*Materials provided:*
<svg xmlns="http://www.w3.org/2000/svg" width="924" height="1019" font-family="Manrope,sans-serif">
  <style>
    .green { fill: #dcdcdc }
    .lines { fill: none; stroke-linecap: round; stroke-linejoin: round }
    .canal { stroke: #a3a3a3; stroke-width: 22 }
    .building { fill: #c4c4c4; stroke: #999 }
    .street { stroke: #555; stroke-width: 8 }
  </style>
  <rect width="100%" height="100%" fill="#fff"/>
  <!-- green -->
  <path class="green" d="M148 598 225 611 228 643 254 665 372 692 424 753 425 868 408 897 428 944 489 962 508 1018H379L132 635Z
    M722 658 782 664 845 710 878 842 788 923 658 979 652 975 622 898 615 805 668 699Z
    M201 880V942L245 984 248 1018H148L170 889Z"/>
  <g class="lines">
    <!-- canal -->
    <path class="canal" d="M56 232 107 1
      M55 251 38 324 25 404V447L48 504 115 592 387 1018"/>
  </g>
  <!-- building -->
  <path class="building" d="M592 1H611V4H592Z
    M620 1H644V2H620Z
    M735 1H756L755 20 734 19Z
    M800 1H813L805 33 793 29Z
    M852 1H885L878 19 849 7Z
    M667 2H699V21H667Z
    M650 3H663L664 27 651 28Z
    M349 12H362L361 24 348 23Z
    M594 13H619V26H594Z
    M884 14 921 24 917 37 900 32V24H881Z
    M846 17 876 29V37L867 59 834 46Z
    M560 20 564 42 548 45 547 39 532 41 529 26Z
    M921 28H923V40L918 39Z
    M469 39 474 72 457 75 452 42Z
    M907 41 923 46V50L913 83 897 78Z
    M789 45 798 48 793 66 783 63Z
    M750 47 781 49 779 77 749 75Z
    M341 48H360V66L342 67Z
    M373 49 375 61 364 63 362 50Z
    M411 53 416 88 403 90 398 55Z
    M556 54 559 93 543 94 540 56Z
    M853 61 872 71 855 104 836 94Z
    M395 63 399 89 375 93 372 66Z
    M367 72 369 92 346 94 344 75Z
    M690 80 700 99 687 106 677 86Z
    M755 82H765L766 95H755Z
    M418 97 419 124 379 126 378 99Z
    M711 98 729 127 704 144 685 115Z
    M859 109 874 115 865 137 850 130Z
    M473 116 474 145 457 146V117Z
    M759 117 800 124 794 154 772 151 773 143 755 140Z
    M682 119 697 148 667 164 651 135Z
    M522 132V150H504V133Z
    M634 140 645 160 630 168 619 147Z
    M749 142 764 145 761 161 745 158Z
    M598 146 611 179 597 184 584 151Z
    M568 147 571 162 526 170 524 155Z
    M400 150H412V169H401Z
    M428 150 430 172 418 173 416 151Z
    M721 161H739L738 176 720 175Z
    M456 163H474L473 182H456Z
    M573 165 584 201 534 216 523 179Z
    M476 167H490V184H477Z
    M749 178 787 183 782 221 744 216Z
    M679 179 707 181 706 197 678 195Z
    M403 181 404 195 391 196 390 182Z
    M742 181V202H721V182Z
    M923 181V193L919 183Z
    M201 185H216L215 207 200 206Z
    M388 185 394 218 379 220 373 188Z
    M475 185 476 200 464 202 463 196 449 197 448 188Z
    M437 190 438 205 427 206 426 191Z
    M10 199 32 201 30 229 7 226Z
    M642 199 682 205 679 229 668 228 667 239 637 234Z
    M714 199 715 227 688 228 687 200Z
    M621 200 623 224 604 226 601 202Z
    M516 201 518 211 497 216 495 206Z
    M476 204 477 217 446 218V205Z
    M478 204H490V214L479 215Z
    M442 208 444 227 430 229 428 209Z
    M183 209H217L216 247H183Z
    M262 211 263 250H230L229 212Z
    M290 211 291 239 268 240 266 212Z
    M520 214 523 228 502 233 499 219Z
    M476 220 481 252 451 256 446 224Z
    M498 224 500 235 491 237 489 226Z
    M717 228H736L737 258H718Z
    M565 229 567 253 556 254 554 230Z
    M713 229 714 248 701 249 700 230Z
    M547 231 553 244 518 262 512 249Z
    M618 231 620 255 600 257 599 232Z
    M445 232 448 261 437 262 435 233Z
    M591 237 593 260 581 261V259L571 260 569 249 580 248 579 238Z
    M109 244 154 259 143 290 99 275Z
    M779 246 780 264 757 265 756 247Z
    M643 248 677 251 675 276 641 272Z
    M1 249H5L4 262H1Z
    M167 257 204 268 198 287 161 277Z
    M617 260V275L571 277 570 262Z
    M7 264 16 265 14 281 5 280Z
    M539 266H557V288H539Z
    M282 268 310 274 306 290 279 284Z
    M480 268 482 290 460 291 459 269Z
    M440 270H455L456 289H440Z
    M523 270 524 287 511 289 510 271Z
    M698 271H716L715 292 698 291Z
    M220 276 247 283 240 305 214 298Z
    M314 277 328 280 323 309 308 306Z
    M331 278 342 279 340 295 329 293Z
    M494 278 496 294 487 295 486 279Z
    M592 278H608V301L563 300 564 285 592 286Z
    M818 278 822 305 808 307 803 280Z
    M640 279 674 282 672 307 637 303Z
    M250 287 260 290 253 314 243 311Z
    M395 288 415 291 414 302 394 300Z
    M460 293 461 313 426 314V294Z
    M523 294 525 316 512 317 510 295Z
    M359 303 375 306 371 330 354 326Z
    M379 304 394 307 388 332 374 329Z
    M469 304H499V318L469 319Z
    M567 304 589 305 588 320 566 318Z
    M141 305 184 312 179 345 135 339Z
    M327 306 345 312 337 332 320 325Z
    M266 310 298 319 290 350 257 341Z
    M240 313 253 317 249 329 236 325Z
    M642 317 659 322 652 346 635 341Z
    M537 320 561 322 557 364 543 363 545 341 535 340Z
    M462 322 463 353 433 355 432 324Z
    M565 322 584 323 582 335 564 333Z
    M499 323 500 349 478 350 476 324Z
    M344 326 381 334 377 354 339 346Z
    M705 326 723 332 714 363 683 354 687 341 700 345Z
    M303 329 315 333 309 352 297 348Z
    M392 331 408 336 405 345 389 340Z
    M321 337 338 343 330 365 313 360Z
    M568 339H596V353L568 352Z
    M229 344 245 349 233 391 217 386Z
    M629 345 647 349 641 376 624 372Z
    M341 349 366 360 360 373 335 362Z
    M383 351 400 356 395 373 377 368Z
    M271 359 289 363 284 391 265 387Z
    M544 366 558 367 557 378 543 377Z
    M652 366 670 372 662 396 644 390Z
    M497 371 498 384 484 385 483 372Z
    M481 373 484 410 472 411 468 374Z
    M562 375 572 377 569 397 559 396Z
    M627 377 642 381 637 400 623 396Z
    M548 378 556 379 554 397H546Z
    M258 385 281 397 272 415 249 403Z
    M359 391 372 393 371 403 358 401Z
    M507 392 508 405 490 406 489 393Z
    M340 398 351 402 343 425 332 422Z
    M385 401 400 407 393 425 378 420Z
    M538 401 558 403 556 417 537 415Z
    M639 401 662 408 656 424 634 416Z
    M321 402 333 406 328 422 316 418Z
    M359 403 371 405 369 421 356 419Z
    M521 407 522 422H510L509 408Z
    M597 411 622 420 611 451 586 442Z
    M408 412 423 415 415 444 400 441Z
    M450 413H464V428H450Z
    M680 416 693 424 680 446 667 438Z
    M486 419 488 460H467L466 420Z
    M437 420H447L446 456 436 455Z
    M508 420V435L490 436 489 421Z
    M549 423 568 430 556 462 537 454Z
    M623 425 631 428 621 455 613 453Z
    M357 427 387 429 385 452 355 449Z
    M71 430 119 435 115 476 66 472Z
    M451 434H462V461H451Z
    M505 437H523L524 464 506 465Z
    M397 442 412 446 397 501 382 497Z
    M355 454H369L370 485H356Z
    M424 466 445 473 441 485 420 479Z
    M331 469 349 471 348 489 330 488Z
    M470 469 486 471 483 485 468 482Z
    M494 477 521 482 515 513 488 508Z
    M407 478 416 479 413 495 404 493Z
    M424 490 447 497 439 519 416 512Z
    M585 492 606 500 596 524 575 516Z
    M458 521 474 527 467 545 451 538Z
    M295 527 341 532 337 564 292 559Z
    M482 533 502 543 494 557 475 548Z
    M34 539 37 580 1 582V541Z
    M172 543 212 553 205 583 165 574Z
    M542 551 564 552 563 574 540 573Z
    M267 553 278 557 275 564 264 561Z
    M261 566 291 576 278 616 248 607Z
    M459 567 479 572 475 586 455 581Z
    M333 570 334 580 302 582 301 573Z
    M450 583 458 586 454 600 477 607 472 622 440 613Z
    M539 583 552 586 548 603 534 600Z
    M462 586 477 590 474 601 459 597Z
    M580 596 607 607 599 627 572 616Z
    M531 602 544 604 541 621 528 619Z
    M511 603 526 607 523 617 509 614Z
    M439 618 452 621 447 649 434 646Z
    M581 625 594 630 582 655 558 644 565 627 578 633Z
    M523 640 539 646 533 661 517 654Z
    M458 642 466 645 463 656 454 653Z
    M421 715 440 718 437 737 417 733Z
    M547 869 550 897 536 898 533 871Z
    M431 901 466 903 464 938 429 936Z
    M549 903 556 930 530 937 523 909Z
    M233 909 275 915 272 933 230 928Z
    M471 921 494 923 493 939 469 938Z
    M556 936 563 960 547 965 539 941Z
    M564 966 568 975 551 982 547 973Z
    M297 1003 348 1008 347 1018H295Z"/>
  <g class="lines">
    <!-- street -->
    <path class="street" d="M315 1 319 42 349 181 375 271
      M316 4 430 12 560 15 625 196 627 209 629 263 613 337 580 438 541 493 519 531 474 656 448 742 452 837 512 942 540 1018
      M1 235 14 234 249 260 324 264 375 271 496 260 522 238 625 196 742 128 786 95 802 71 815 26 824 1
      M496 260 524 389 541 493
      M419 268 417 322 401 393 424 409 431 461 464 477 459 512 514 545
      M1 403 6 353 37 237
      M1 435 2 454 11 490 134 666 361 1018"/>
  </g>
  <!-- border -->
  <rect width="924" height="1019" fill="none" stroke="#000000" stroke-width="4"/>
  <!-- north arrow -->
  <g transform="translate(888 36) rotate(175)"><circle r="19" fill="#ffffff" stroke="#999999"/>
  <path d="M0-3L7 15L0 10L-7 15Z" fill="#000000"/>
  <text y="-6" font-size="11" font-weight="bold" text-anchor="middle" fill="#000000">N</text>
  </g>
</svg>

==

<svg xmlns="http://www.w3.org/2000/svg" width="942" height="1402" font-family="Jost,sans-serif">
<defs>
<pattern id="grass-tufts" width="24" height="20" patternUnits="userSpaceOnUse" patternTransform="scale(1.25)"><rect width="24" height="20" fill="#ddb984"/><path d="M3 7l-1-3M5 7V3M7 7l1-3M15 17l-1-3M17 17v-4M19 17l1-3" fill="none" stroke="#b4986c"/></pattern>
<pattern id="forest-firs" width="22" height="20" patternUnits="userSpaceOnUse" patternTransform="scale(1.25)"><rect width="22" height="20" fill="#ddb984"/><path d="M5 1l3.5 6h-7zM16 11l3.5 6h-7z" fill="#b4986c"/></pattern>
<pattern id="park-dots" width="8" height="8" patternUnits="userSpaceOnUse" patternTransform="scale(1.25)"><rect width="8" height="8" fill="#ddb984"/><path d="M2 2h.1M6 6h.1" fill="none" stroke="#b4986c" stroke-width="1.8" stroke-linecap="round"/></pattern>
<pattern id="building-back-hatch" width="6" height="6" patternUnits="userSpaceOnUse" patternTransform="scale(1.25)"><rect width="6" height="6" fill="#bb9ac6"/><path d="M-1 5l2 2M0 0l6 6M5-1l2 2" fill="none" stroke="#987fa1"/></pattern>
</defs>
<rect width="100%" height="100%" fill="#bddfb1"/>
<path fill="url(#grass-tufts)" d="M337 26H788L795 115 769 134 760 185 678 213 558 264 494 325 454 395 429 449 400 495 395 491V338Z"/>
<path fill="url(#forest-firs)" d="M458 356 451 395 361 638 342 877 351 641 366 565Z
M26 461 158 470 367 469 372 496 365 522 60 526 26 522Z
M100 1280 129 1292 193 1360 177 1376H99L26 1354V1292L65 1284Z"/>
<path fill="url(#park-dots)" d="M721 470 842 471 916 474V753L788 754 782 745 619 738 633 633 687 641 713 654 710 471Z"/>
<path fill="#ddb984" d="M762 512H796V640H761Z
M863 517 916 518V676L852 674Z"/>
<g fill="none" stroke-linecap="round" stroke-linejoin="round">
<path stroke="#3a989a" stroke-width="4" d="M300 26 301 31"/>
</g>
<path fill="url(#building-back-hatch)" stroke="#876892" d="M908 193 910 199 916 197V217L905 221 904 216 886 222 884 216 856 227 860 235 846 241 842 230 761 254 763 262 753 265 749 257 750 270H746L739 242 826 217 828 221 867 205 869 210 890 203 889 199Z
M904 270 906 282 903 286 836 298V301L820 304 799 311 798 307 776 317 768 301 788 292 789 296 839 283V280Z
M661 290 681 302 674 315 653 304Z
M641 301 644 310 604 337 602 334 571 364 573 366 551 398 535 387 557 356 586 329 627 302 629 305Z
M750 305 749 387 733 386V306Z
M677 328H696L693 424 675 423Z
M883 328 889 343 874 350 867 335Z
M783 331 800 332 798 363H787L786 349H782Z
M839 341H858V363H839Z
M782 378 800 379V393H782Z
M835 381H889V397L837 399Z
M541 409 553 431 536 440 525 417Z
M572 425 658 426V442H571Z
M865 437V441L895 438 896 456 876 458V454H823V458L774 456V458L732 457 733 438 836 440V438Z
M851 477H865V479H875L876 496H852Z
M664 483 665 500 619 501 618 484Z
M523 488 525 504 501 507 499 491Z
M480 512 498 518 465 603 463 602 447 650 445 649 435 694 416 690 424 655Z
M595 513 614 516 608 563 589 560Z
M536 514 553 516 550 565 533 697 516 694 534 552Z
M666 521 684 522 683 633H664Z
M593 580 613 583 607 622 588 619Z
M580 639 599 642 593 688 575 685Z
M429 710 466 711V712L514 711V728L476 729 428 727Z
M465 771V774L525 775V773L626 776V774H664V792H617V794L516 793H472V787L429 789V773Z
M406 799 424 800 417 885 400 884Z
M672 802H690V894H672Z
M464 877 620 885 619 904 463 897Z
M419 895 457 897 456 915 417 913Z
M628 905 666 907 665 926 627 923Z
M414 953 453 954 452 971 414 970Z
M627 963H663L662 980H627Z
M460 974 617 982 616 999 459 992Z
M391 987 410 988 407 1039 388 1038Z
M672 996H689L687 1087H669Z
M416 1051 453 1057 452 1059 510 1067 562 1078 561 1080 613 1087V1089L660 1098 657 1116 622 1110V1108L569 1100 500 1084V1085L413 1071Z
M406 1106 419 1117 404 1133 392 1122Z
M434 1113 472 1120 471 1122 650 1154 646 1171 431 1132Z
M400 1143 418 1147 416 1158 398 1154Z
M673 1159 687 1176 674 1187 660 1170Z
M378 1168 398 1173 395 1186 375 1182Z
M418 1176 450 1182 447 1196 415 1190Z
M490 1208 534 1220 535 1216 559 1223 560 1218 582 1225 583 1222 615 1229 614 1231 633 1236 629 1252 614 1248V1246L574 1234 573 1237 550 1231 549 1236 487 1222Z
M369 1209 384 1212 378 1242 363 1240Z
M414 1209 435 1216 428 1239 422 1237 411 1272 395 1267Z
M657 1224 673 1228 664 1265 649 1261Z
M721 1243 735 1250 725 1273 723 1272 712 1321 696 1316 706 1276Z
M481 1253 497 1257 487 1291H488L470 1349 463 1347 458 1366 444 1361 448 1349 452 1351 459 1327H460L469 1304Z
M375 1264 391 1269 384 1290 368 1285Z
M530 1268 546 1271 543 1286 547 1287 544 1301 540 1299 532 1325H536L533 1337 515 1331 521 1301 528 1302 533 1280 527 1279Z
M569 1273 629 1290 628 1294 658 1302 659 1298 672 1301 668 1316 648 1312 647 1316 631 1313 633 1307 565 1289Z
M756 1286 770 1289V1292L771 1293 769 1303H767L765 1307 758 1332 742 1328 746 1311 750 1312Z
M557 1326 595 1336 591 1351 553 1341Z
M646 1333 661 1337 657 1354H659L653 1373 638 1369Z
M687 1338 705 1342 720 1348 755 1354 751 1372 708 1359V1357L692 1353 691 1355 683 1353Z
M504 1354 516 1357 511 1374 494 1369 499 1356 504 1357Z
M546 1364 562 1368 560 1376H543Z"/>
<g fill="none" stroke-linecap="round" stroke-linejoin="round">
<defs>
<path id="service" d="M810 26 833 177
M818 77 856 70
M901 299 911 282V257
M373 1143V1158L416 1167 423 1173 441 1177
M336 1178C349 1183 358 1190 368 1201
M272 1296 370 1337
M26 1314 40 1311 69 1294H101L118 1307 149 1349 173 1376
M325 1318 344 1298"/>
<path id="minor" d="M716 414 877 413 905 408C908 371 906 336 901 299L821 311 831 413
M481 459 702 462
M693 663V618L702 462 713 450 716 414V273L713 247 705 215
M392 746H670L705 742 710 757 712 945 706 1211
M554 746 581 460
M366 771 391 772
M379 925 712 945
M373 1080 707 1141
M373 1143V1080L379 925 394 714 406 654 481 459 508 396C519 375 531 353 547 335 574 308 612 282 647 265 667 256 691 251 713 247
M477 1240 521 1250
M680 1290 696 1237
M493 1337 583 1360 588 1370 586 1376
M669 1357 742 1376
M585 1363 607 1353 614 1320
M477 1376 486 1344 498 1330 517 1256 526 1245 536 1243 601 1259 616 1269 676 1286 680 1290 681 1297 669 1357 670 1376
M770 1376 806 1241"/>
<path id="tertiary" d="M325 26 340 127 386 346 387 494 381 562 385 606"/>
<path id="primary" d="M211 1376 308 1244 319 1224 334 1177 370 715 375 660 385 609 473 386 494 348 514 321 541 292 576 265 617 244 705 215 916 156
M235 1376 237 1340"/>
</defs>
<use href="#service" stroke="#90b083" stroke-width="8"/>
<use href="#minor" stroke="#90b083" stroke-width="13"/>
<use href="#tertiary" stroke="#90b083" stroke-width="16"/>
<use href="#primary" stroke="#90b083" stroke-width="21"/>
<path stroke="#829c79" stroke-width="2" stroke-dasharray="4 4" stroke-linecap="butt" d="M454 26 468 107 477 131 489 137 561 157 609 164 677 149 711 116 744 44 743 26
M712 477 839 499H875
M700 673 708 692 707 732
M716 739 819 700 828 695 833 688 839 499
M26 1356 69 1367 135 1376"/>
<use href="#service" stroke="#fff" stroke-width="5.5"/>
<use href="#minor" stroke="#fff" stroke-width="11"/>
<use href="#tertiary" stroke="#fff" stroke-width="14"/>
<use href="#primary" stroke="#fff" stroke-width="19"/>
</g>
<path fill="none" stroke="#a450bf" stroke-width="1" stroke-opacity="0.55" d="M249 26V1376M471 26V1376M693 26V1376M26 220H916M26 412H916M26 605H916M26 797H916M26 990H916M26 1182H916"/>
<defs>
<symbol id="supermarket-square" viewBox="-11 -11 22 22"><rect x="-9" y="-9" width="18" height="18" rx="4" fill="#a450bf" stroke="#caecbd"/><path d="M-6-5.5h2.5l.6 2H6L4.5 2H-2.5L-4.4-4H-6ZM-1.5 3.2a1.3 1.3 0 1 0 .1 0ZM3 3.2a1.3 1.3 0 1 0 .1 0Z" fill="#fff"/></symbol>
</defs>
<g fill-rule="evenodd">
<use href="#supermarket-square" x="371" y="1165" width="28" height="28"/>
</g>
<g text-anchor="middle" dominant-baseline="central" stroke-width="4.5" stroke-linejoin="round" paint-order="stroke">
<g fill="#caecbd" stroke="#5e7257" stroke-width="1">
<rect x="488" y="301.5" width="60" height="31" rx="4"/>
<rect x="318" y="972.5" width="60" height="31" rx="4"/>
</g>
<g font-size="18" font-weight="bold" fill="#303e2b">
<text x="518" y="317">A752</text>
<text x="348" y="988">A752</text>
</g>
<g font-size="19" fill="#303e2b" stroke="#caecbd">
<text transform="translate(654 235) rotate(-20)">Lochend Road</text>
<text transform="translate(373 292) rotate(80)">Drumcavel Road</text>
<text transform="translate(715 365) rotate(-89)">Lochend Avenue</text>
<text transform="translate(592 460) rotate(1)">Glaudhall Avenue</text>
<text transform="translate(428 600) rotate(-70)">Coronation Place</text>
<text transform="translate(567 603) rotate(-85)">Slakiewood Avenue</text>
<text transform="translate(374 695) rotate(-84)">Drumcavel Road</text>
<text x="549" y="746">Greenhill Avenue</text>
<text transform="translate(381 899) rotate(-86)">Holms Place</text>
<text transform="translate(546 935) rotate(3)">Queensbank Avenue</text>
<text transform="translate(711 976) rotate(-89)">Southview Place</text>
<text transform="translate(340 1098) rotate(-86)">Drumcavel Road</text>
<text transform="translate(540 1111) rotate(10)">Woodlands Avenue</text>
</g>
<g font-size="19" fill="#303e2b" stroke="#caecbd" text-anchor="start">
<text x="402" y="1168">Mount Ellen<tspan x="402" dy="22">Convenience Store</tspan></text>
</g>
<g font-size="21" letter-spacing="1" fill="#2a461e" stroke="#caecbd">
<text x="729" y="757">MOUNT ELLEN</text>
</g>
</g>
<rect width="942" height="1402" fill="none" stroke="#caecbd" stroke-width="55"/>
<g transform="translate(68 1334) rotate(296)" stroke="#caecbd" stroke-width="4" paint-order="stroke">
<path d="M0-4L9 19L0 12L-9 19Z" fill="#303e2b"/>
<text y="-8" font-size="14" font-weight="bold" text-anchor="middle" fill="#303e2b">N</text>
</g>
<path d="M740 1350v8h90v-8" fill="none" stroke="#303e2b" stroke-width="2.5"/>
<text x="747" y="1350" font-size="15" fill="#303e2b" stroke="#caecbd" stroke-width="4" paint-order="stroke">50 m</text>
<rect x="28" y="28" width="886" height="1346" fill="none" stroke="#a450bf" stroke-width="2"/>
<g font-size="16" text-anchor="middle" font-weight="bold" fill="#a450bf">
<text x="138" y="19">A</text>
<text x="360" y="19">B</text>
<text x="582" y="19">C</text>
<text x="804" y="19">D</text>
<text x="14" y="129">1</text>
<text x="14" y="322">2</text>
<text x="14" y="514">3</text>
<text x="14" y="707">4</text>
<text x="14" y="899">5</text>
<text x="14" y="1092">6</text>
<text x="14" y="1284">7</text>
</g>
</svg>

*Aim of the exercise:* Collect the lines of the data that carry the word "linejoin".

*Answer box:*
    .lines { fill: none; stroke-linecap: round; stroke-linejoin: round }
<g fill="none" stroke-linecap="round" stroke-linejoin="round">
<g fill="none" stroke-linecap="round" stroke-linejoin="round">
<g text-anchor="middle" dominant-baseline="central" stroke-width="4.5" stroke-linejoin="round" paint-order="stroke">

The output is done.